Now, in making our calculation for the waist proportion according to diameter of the body, the following must be observed: If the full diameter of the waist, from side to side, is 1 in. less than that of the chest from side to side and under the arm, it will throw ½ inch taper on each side; but the diameter covers the double body, and the double garment, or one front and one back on each side, consequently each half back and each half front requires a taper, or a reduction of ½ inch, and for this reason the vest, as a garment cut close to the body, has a reduction of 1 in. under the arm, and which 1 in. is to be taken away on the forepart as being the best shape.
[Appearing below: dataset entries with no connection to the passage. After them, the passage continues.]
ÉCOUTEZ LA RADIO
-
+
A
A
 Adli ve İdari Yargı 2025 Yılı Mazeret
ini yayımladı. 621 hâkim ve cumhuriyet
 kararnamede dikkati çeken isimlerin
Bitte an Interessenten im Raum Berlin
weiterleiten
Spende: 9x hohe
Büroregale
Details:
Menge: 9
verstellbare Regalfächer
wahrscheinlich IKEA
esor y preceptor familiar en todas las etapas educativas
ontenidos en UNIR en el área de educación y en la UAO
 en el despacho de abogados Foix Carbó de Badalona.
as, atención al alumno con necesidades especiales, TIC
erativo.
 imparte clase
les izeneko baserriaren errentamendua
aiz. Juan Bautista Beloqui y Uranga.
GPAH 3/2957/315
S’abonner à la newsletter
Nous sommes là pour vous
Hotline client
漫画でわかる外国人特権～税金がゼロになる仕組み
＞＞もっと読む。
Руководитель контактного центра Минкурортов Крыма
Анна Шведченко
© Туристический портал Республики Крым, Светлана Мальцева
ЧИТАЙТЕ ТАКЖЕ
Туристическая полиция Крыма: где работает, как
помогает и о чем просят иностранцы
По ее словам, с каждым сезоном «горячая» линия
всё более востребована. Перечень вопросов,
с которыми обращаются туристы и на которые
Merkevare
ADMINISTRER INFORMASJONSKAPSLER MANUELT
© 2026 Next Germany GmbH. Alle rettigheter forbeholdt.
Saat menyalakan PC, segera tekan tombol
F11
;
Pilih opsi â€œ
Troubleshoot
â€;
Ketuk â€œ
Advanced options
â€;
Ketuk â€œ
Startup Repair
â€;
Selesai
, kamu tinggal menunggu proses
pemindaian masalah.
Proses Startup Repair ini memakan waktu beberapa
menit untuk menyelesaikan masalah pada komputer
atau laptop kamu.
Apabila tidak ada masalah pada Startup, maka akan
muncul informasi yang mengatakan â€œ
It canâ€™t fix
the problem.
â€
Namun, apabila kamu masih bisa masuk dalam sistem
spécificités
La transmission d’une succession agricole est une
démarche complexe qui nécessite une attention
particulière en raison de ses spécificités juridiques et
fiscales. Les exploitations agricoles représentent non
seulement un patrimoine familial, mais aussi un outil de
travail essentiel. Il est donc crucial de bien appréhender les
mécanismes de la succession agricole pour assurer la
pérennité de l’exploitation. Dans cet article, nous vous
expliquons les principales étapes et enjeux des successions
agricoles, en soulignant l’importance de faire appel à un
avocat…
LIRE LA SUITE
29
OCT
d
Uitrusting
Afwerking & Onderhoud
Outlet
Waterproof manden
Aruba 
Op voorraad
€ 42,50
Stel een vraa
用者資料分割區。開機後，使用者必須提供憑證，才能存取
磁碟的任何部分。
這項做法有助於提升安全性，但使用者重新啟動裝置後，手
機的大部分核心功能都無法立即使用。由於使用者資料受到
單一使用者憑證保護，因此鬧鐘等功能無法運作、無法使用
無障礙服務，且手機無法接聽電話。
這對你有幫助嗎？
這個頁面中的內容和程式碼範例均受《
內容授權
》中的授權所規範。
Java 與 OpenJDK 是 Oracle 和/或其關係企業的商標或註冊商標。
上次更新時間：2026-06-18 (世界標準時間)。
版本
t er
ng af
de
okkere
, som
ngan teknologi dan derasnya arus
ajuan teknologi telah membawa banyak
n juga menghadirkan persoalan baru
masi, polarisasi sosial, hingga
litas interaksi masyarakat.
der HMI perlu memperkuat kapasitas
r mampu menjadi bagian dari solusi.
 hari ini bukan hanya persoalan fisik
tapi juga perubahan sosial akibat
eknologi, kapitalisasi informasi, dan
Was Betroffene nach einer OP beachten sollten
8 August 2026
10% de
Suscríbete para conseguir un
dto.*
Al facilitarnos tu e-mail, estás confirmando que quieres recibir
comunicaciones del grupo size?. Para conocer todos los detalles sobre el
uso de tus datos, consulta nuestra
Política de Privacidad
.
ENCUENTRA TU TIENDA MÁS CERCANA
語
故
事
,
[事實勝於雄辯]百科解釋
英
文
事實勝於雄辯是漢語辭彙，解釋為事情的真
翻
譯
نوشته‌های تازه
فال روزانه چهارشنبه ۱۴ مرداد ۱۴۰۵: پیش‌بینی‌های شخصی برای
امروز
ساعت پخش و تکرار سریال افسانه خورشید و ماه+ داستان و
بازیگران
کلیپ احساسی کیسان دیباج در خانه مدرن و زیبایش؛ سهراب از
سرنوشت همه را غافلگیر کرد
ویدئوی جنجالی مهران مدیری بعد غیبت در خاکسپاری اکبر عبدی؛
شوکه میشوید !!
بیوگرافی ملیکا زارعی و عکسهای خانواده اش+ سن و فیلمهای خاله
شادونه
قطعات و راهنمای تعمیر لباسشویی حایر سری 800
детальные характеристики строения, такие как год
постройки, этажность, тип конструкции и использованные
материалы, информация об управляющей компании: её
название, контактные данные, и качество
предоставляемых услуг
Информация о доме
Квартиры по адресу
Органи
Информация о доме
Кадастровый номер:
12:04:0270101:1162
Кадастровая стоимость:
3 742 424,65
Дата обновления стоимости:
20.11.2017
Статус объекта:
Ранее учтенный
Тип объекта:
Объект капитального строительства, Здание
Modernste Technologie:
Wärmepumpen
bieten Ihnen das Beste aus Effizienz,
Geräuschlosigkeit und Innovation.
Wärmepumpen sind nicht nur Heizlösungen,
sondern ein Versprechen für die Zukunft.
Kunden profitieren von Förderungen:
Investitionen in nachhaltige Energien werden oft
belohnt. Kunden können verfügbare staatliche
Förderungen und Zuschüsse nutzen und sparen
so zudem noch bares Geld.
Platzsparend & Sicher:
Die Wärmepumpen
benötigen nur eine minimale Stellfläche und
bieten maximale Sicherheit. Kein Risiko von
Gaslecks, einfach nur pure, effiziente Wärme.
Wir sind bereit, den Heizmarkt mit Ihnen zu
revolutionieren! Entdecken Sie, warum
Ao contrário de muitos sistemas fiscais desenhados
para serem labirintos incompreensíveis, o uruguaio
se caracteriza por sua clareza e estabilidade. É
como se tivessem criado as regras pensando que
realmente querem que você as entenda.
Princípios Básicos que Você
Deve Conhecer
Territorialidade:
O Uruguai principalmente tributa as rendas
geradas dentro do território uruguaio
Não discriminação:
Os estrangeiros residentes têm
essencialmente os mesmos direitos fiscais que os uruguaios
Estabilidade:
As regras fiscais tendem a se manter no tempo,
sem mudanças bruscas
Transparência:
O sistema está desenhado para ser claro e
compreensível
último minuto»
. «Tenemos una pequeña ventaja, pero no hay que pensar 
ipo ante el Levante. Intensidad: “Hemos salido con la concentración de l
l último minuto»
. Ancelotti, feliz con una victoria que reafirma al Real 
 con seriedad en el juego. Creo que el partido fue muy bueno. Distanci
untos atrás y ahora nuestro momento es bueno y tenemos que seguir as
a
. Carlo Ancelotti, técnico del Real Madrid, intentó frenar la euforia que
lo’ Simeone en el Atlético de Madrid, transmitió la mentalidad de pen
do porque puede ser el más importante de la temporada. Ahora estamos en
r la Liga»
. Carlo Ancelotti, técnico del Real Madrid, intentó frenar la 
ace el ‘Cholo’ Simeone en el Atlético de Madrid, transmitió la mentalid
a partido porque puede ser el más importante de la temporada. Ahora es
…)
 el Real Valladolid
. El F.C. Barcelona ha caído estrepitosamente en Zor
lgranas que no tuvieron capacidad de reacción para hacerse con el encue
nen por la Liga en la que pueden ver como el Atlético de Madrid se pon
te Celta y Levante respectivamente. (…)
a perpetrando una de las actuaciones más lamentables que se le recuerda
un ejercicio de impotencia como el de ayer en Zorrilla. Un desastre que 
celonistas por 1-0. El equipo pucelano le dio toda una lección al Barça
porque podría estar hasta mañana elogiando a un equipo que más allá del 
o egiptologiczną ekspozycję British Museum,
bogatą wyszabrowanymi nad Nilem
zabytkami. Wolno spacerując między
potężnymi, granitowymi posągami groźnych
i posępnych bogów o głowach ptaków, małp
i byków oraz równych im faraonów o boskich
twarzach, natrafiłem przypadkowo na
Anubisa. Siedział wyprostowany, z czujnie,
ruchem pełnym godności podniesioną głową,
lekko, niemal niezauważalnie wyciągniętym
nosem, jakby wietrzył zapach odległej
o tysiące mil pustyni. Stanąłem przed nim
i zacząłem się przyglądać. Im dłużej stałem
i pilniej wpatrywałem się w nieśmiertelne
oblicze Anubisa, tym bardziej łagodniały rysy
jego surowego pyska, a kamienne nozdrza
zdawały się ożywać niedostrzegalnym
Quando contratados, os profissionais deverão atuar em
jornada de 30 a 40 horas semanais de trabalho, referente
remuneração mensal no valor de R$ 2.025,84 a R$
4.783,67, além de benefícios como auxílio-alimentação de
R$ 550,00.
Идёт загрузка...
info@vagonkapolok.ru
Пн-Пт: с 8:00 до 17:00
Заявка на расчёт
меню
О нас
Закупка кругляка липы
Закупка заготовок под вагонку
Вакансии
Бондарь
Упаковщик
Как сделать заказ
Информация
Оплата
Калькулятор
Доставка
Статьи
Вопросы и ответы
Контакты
On a vest, I find that all waist allowances may be divided between the side and front with very satisfactory results, but extremes should have a trifle more in front than at the side. On a coat, the most of waist allowances should be at the side, because surplus cloth at the front of a coat will produce too much skirt below, while on a vest it will not show, because the vest is cut off or ends a few inches below the waist.

The cut between the sidepiece and back of a frock coat should never be changed for waist proportion. This cut is not made or calculated according to waist proportion, but is made for convenient cutting. However, this must be observed: Short men require the waist higher up than the scale produces, and in consequence the hollow, or the turn of the sidepiece, should be where the hollow of the waist actually is, and not at line 17½, as shown in Dia. [II]. Therefore just the contrary must be observed on tall and slender persons. I find that the difference of the length of the waist between short and tall persons is about this: If the style allows the waist seam to be located at line 20 for the normal form, then a short person may have that seam at 19 and a tall one at 21, while the hollow of the waist is 2½ higher, all of which can be measured on each customer.